• _Quoted passage_
■ ■ ■ ■ ■ ■ ■
What is the integral of (ln(x+1)/(x^2)) dx?
Answers:
this problem can be solved by using integration by parts
int(u)dv =uv -int(v)du
putting u = ln(x+1) and dv/dx =1/x^2 >>>>>> v= -1/x
and du/dx = 1/(1+x)
int(ln(x+1)/x^2 =ln(x+1).-1/x +A -int(-1/x.1/(x+1))dx
= -ln(x+1)x + A + int(1/x(x+1))dx
using partial fractions,
1/x(x+1) = 1/x - 1/(x+1)
so, int (1/x(x+1))dx = int(1/x)dx-int(1/(x+1))dx
=ln x-ln(x+1)+B say
let A+B=C say,a constant
therefore,
int(ln(x+1)/x^2)dx = -ln(x+1)/x - ln(x+1) +ln x +C
= -(x+1)/x(ln(x+1)) +ln x +C
= ln x - (x+1)(ln(x+1))/x + C
note that this answer is subject to the restriction that x cannot be equal to 0 or -1
when x=0 or-1,the above answer is a singularity- when you are taking the log of less than 0-,the log is a complex number
i checked this answer by differentiating it by the quotient rule
and produced the original integral-it is therefore correct
log(x) - ((x +1)log(x+1) )/x
When you want to integrate things. Use Wolfram's integrator.
■ ■ ■ ■ ■ ■ ■
• _Excerpted records_
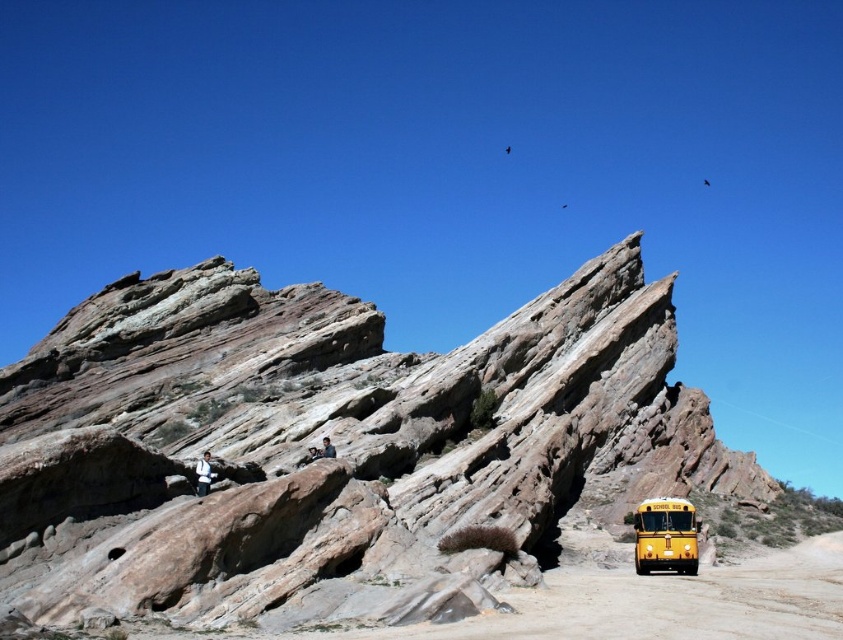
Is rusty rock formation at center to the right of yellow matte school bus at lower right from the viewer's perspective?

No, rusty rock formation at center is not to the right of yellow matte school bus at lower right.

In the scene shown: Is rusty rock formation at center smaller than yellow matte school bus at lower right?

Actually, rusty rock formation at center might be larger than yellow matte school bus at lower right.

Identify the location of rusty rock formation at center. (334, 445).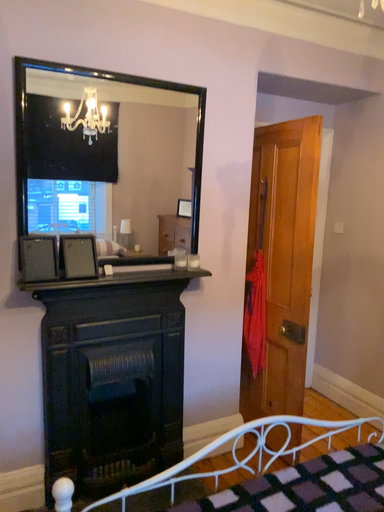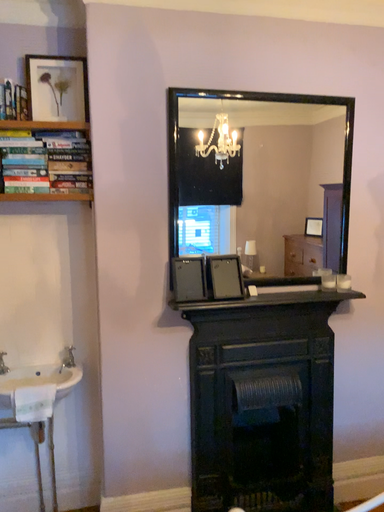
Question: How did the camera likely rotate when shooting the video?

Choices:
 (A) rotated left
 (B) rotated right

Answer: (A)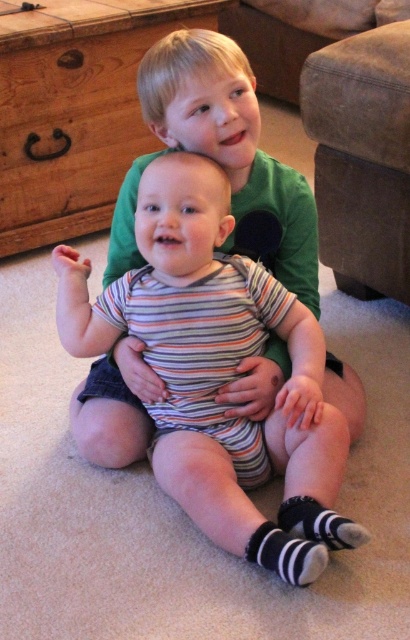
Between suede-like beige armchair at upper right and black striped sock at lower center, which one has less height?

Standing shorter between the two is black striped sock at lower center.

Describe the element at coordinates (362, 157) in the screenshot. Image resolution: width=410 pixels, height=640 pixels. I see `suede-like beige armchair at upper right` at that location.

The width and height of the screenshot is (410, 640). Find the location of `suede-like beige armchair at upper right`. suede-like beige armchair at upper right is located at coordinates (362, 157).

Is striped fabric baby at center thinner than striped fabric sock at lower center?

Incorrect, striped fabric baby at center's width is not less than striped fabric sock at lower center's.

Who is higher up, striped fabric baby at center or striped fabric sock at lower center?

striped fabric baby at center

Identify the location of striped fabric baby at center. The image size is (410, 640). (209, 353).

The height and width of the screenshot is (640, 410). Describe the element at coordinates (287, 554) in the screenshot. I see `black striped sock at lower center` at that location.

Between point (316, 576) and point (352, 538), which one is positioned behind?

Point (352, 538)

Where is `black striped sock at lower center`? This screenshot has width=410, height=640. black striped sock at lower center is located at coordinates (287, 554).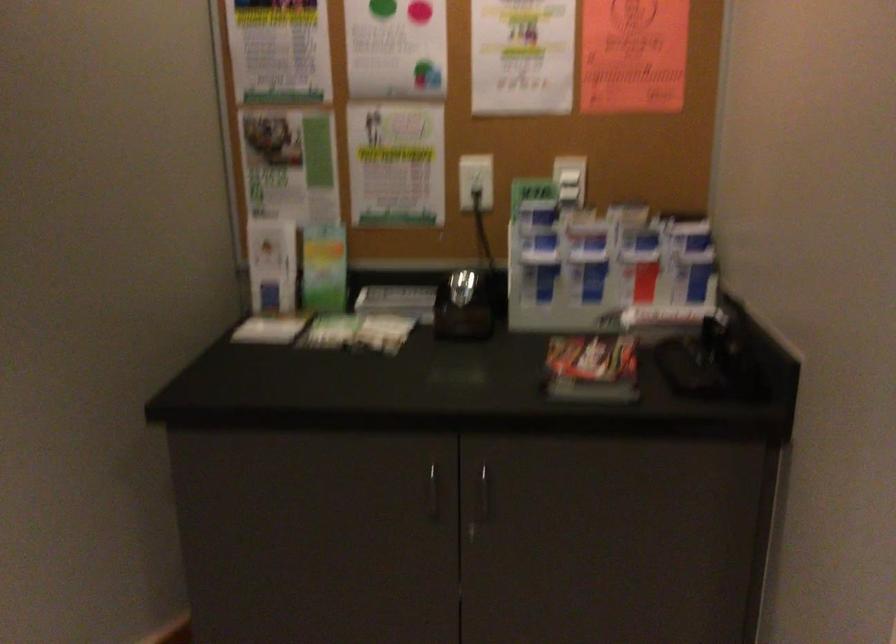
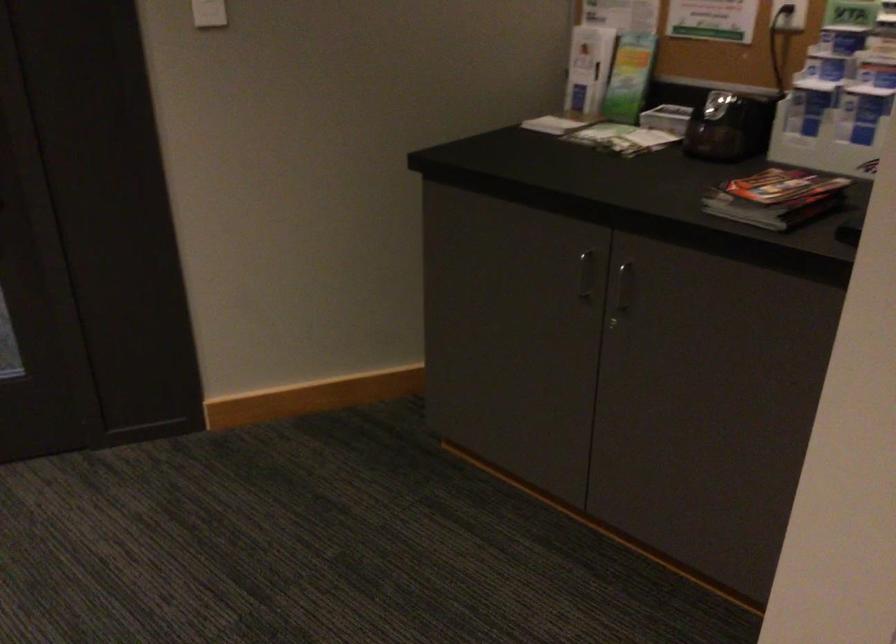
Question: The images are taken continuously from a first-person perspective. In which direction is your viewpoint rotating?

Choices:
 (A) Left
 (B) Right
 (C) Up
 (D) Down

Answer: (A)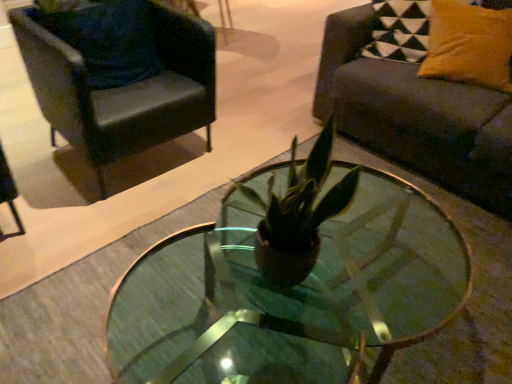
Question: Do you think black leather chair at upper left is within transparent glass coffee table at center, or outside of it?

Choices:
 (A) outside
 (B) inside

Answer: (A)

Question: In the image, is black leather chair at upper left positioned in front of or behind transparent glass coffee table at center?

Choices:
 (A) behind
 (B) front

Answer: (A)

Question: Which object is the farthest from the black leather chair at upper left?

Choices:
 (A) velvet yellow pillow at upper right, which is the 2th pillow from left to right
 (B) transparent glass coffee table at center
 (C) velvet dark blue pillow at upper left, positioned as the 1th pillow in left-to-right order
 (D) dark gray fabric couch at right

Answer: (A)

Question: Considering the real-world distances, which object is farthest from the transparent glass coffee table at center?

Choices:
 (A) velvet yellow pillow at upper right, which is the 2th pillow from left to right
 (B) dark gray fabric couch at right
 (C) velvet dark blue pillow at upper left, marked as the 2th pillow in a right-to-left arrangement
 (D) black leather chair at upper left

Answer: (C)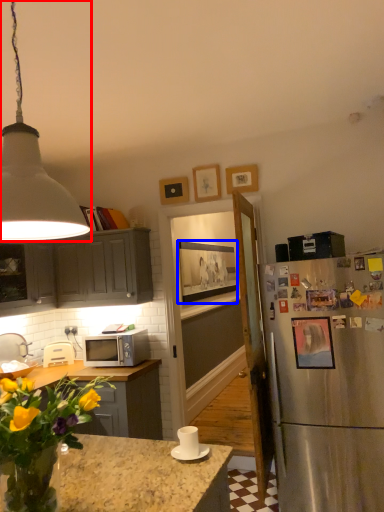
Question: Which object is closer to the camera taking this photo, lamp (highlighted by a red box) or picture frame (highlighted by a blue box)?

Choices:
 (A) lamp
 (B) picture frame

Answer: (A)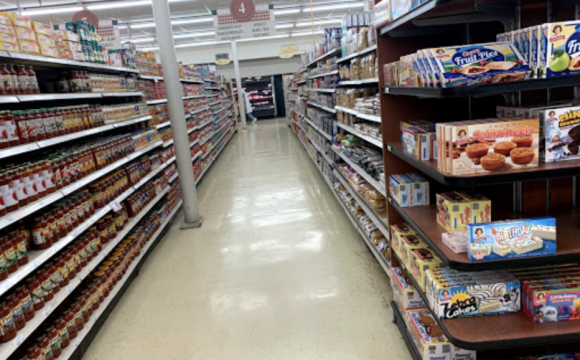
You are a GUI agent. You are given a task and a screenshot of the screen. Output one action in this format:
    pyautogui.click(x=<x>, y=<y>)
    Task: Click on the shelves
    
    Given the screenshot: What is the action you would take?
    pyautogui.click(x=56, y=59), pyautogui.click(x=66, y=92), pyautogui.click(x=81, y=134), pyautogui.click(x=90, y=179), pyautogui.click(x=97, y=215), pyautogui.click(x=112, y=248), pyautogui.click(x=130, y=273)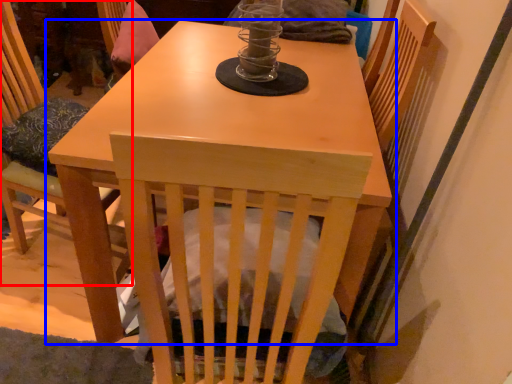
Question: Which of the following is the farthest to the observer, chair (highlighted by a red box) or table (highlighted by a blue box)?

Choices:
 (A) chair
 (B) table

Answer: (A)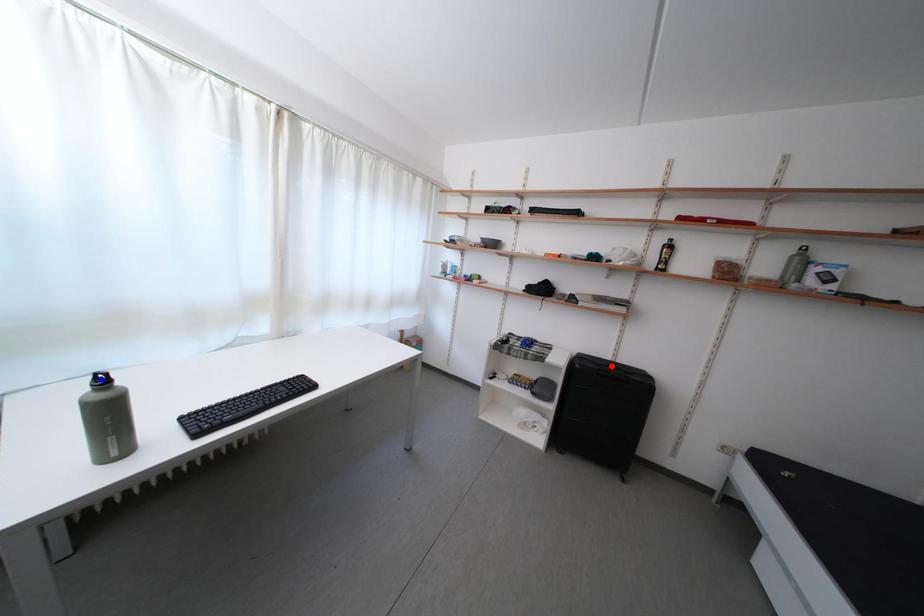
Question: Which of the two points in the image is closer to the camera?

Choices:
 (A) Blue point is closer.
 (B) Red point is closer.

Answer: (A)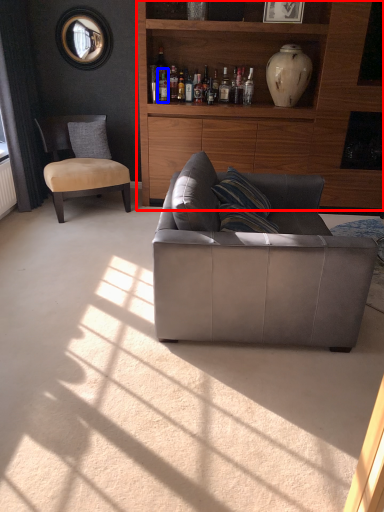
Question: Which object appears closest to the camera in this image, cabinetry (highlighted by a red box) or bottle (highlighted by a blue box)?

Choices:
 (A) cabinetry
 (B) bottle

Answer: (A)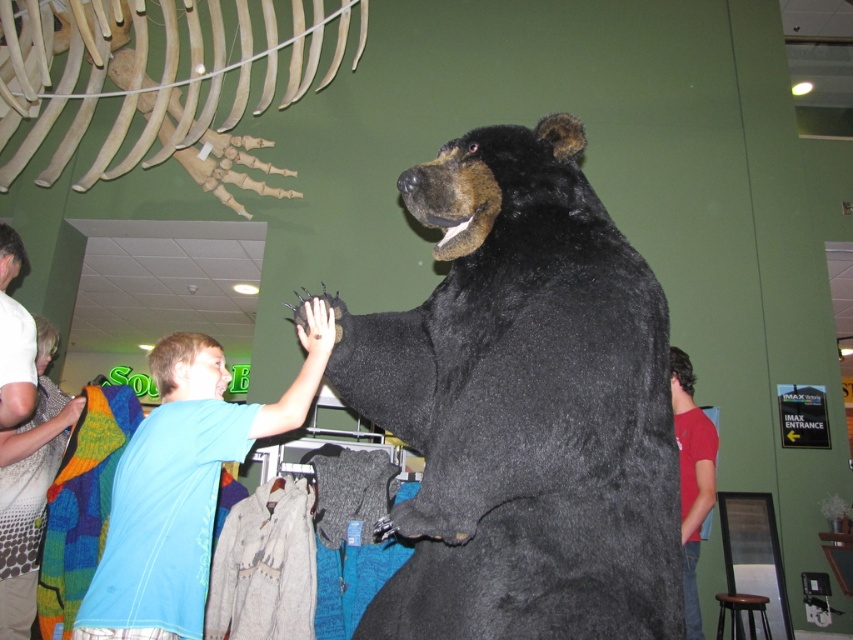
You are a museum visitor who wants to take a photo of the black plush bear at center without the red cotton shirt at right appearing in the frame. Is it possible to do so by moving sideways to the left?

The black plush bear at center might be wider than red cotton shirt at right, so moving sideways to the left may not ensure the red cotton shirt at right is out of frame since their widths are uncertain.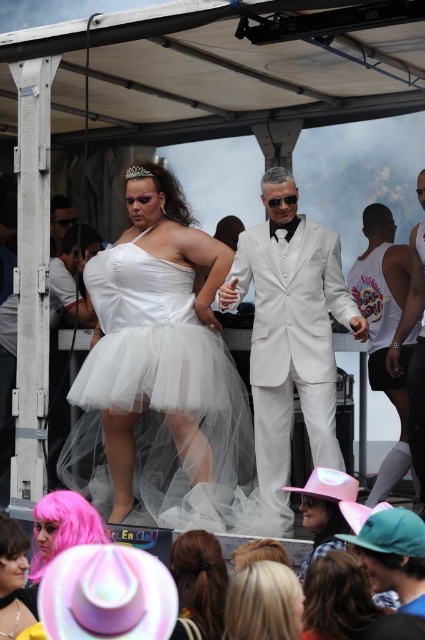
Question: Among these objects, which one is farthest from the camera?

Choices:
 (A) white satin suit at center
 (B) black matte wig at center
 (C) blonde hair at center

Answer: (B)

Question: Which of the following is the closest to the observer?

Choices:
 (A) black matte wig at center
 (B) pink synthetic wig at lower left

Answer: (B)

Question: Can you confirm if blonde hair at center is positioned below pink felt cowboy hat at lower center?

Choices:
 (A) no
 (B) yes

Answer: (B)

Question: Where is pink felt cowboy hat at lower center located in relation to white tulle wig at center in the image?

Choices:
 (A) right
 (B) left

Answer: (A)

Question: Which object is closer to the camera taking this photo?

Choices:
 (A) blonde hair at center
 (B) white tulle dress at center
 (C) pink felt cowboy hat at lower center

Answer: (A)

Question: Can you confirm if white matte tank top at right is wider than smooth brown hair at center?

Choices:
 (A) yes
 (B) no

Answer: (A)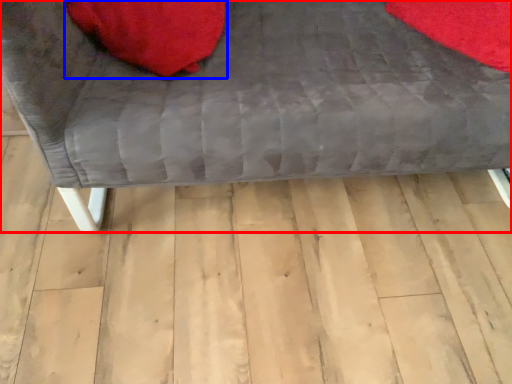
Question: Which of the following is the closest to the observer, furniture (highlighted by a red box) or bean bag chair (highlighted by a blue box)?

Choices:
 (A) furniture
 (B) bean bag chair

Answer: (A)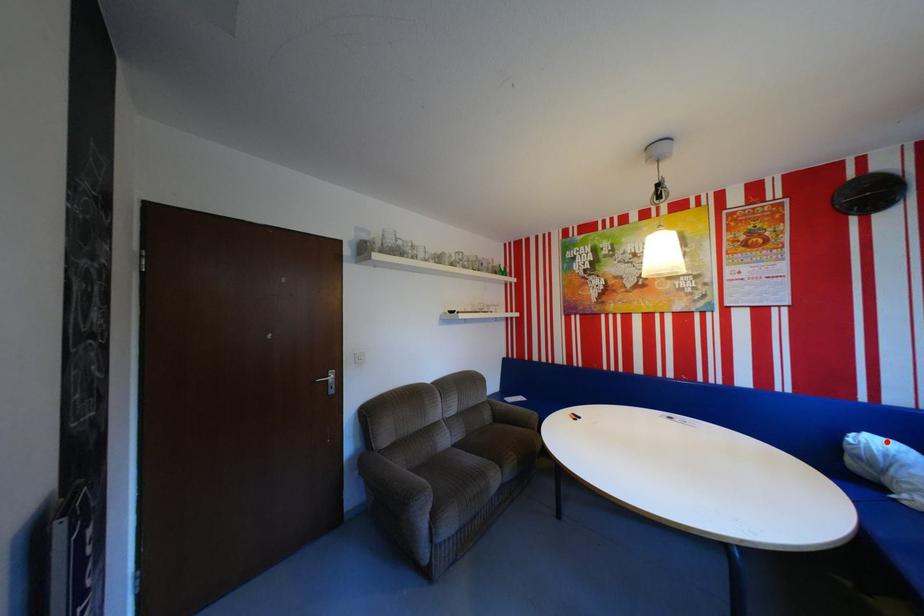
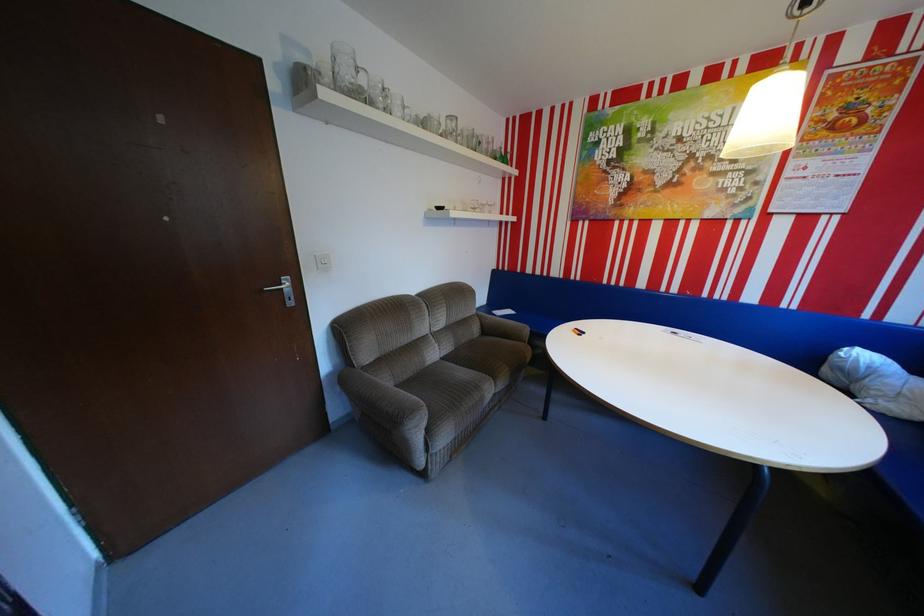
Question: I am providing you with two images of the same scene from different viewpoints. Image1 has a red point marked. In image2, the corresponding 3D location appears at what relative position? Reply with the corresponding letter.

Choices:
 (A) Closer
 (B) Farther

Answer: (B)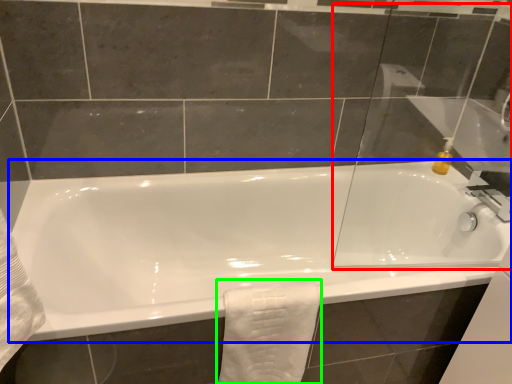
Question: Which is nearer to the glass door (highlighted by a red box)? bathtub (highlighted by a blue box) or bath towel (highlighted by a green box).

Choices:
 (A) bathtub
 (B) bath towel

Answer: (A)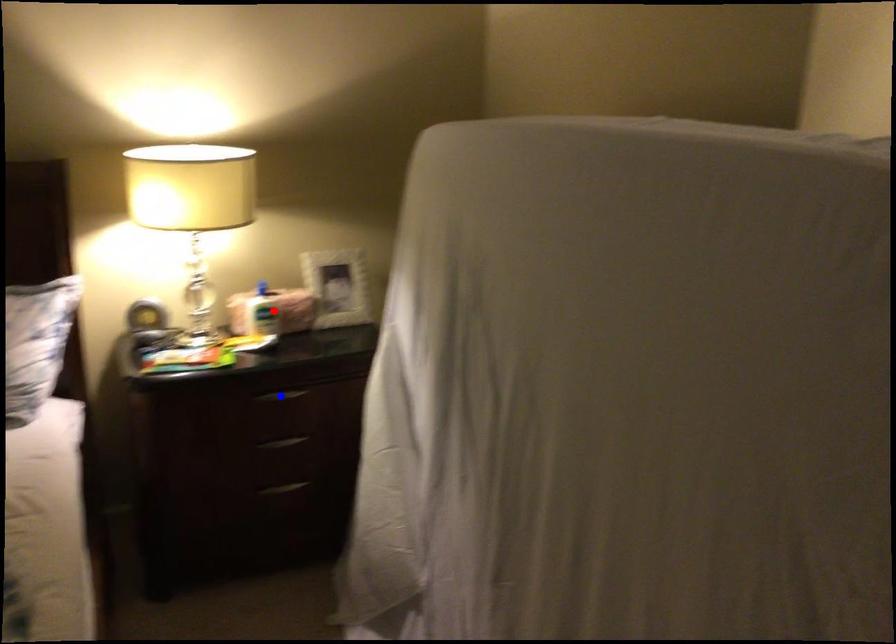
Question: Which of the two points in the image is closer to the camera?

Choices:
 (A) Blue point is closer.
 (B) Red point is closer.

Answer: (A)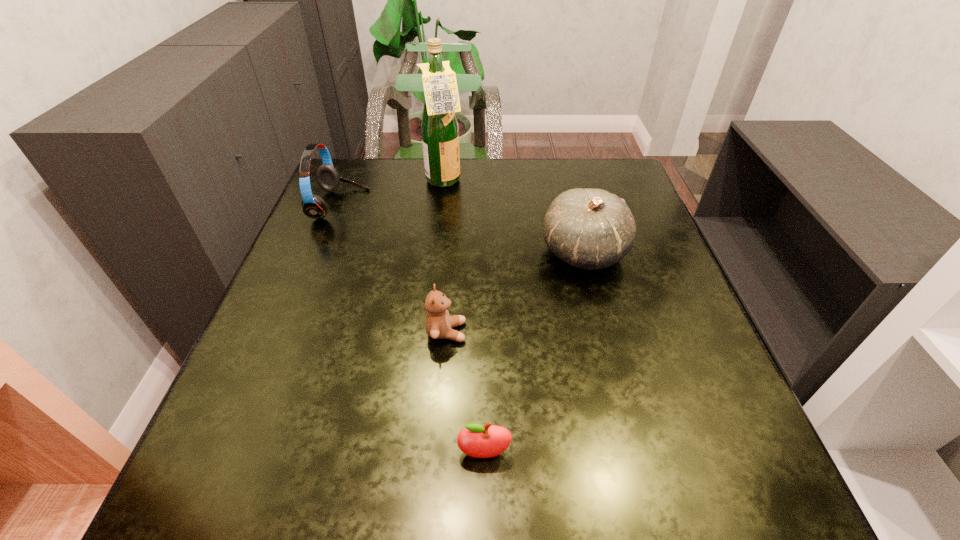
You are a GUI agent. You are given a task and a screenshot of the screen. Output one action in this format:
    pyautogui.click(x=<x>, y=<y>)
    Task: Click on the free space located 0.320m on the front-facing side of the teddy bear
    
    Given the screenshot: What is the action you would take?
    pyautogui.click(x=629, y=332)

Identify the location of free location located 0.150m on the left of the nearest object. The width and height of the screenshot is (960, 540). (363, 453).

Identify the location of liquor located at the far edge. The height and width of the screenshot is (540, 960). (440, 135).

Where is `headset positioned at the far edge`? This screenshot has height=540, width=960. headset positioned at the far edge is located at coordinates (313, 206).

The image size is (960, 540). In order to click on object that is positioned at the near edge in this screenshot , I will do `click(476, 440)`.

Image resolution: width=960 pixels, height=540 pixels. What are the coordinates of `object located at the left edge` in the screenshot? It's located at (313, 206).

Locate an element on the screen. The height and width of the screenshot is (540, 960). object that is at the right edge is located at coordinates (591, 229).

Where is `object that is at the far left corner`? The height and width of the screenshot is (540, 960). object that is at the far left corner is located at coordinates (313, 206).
■ ■ ■ ■ ■ ■ ■
• _Actions to take_
- a) Print the part of the integral thread from "so, int (1/x(x+1))dx" to "Use Wolfram's integrator." word for word.
- b) Decide whether each statement agrees with the integral thread, answering yes or no and quoting the words from the thread that decide it: (i) The integral is solved by integration by parts. (ii) The result was checked by differentiating it with the product rule. (iii) The answer is restricted so that x cannot equal 0 or -1.
The data plays no role in this work.

• _Solution list_
- a)
so, int (1/x(x+1))dx = int(1/x)dx-int(1/(x+1))dx
=ln x-ln(x+1)+B say
let A+B=C say,a constant
therefore,
int(ln(x+1)/x^2)dx = -ln(x+1)/x - ln(x+1) +ln x +C
= -(x+1)/x(ln(x+1)) +ln x +C
= ln x - (x+1)(ln(x+1))/x + C
note that this answer is subject to the restriction that x cannot be equal to 0 or -1
when x=0 or-1,the above answer is a singularity- when you are taking the log of less than 0-,the log is a complex number
i checked this answer by differentiating it by the quotient rule
and produced the original integral-it is therefore correct
log(x) - ((x +1)log(x+1) )/x
When you want to integrate things. Use Wolfram's integrator.

- b)
(i) Yes: "this problem can be solved by using integration by parts"
(ii) No: "i checked this answer by differentiating it by the quotient rule"
(iii) Yes: "x cannot be equal to 0 or -1"